The total number of malaria cases reduced by 52 per cent during that period, according to a report released yesterday by Dr Char Meng Chuor, director of the National Center for Parasitology, Entomology and Malaria Control.
Four people out of 18,700 documented cases died of malaria between January and June, Dr Meng Chuor’s figures show.
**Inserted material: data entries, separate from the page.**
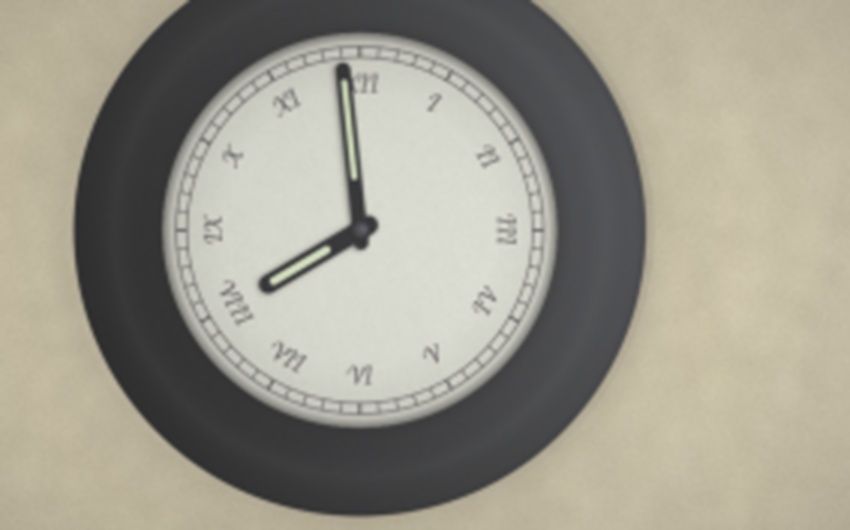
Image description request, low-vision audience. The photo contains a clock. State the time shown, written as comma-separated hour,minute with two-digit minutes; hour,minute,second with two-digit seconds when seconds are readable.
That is 7,59
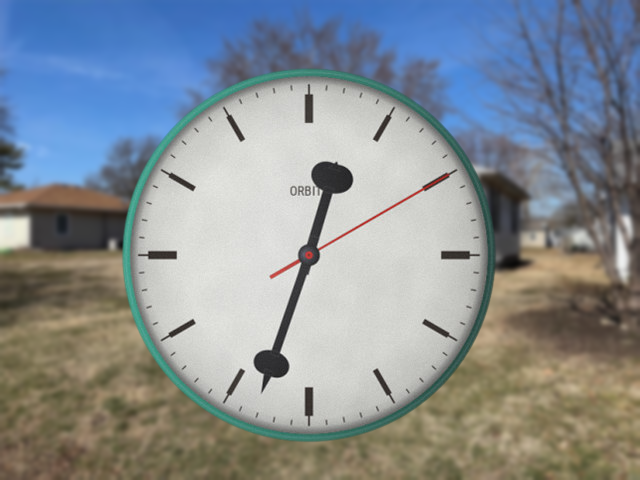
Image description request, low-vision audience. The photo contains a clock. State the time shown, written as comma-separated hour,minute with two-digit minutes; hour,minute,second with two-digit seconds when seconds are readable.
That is 12,33,10
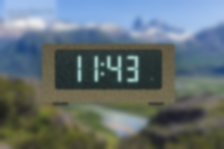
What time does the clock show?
11:43
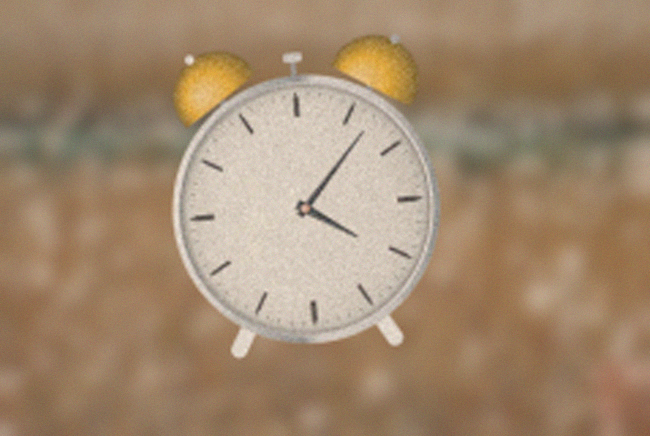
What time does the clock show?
4:07
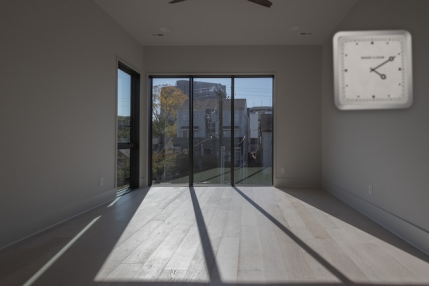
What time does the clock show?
4:10
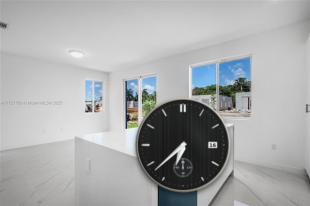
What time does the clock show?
6:38
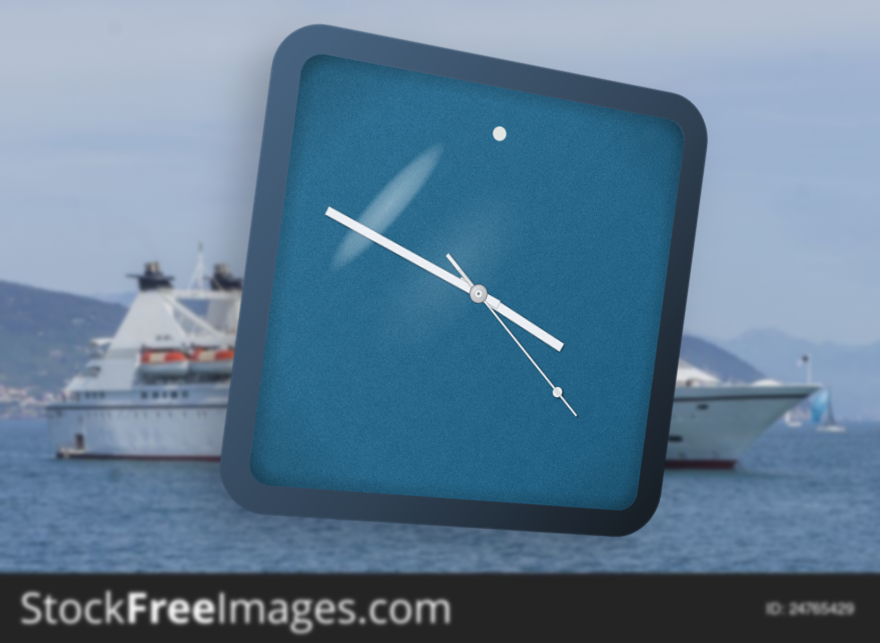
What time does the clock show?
3:48:22
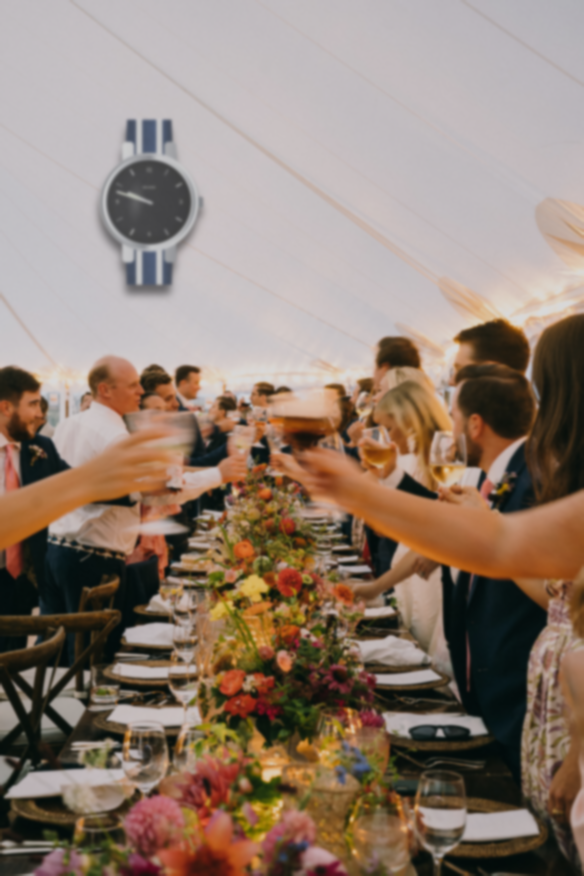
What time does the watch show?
9:48
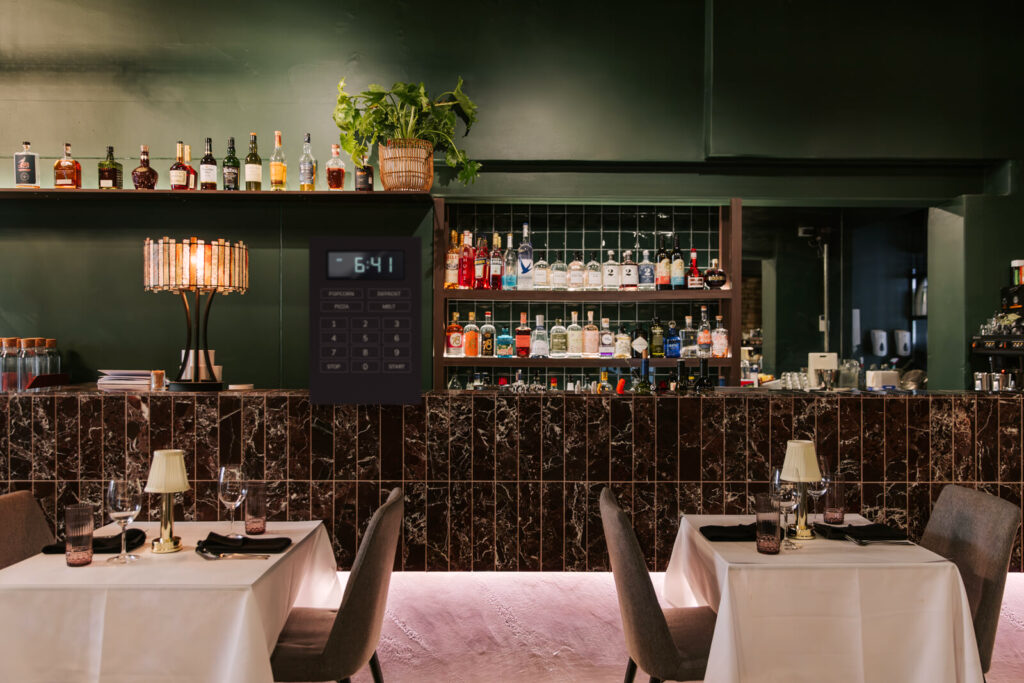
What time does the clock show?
6:41
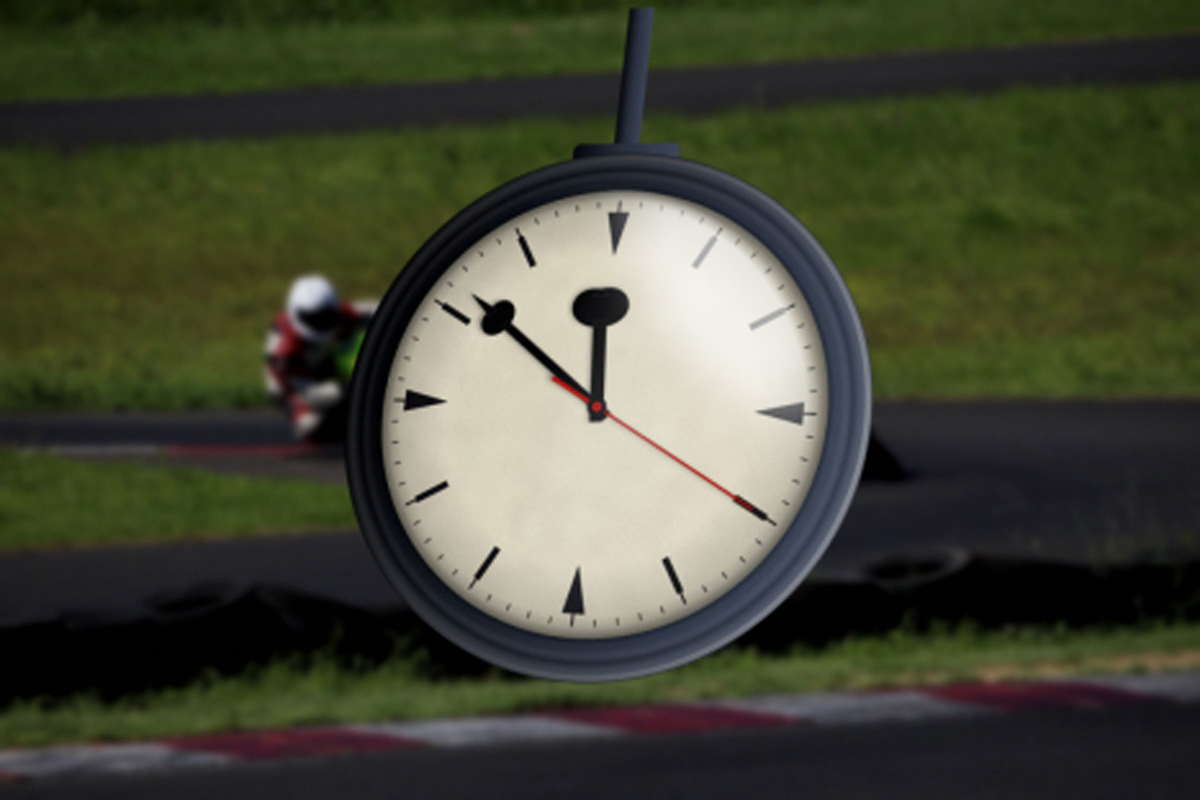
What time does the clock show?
11:51:20
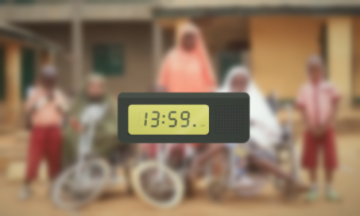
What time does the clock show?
13:59
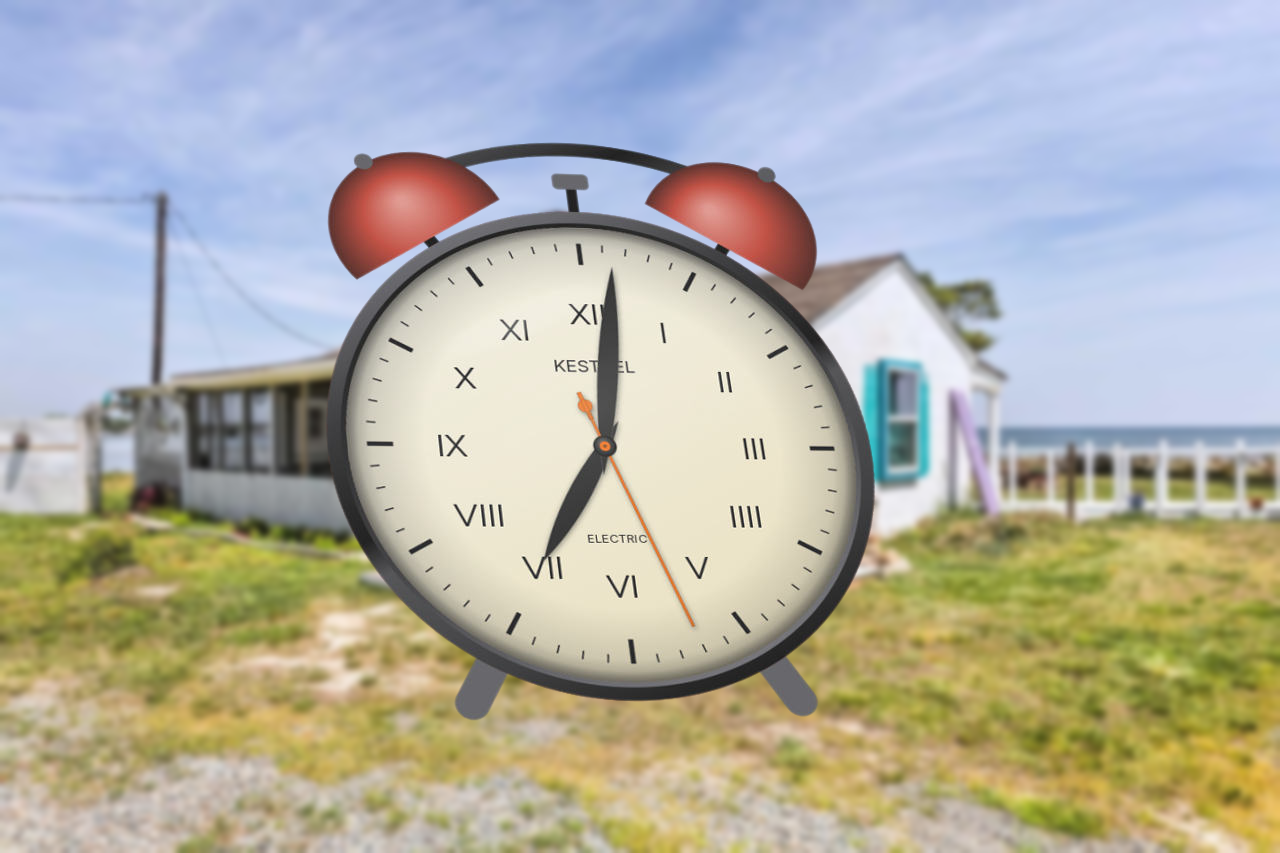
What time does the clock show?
7:01:27
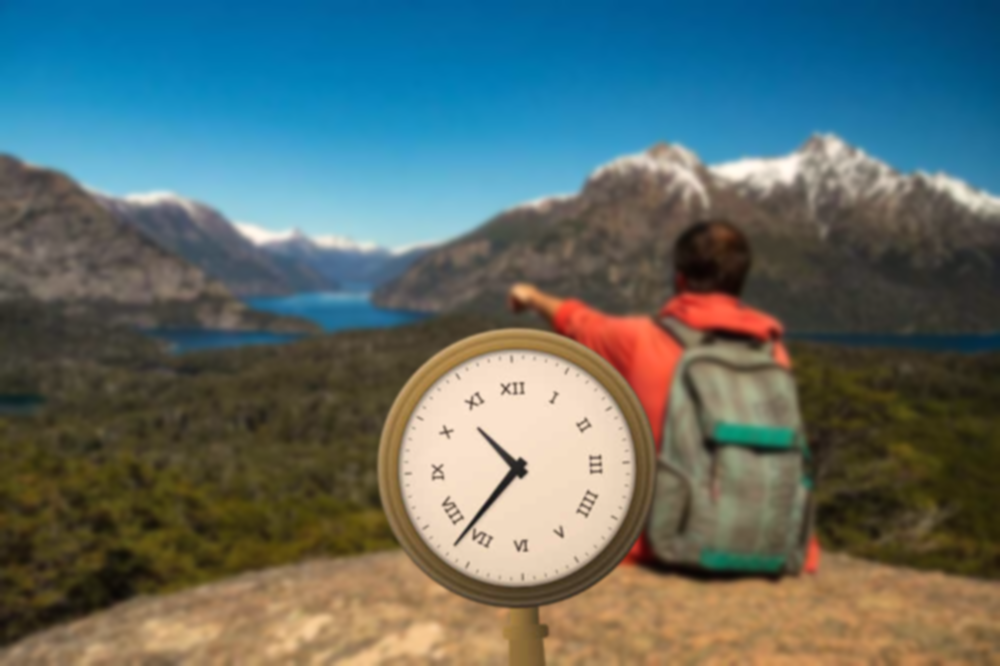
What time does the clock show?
10:37
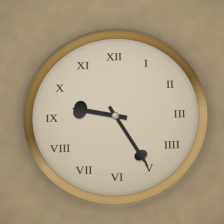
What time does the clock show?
9:25
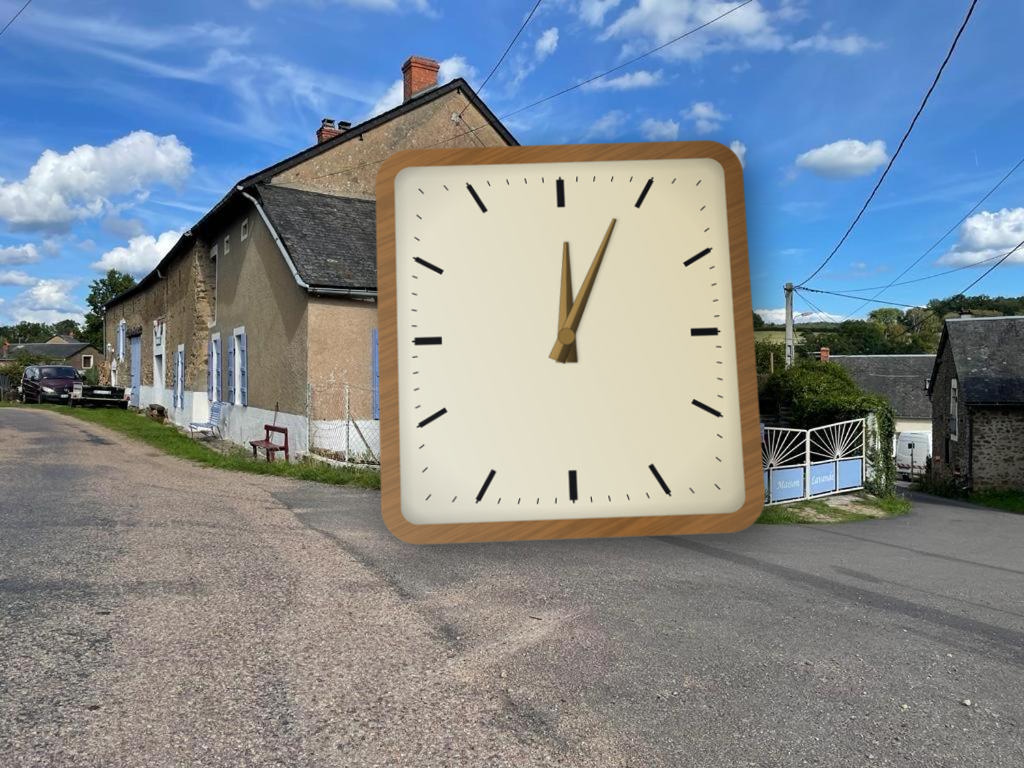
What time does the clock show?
12:04
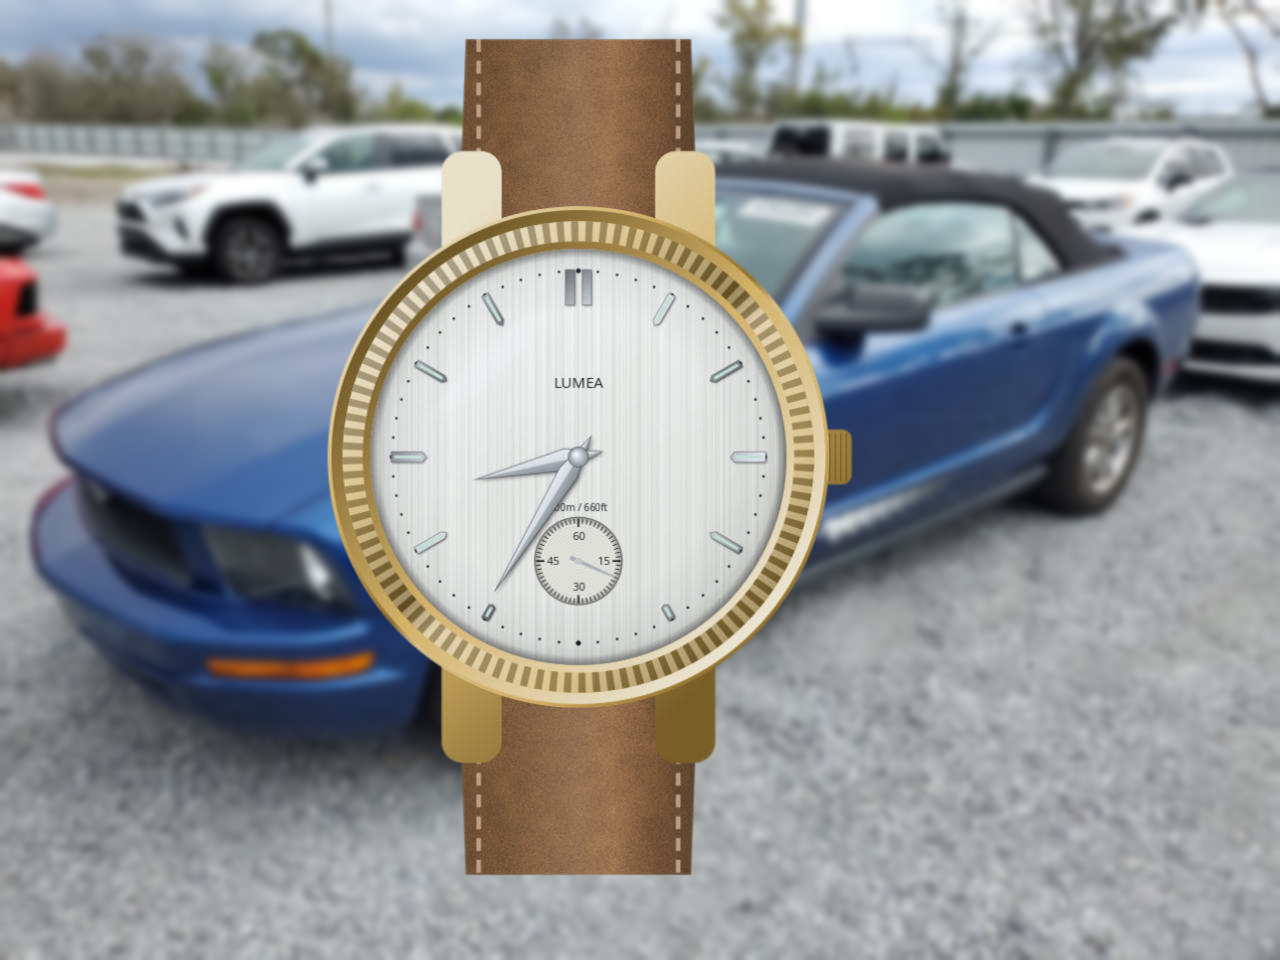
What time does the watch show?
8:35:19
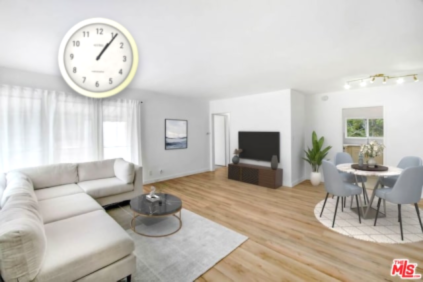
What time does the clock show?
1:06
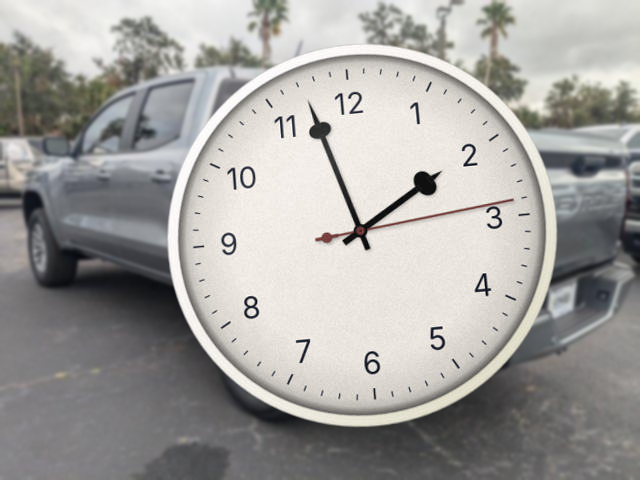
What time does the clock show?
1:57:14
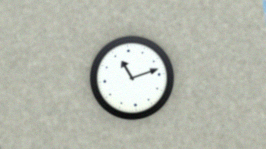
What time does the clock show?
11:13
The dramatic reduction from 28 deaths out of nearly 40,000 reported cases in 2012’s first six months is largely the result of a large-scale mosquito-net distribution program, Steven Bjorge of the World Health Organization said.
“You can see a definite correlation between achieving [heavy reduction] and the high amount of bed net coverage that took place between November of 2011 and March of 2012,” Bjorge, who heads the WHO’s malaria and parasitic diseases team in Cambodia, said.
That effort originated from a 2009 bed net distribution campaign that focused on western provinces such as Battambang and Koh Kong, where villagers showed a higher rate of drug-resistant malaria than in other parts of the country, he said.
Noting an impressive reduction among villagers in that region, the Global Fund for Aids, Tuberculosis and Malaria contributed $20 million to expand the program to about 1,600 of the Kingdom’s most malaria-affected villages, Bjorge added.
During that period between late 2011 and early 2012, malaria deaths dropped by about half – from 94 to 47 – the most significant reduction in recent decades up to that point, according to the report.
A government-implemented, NGO-funded program that places malaria workers in villages has also contributed to the curbing of the disease, Bjorge said. The combination of programs could virtually eradicate malaria deaths in five years, he added.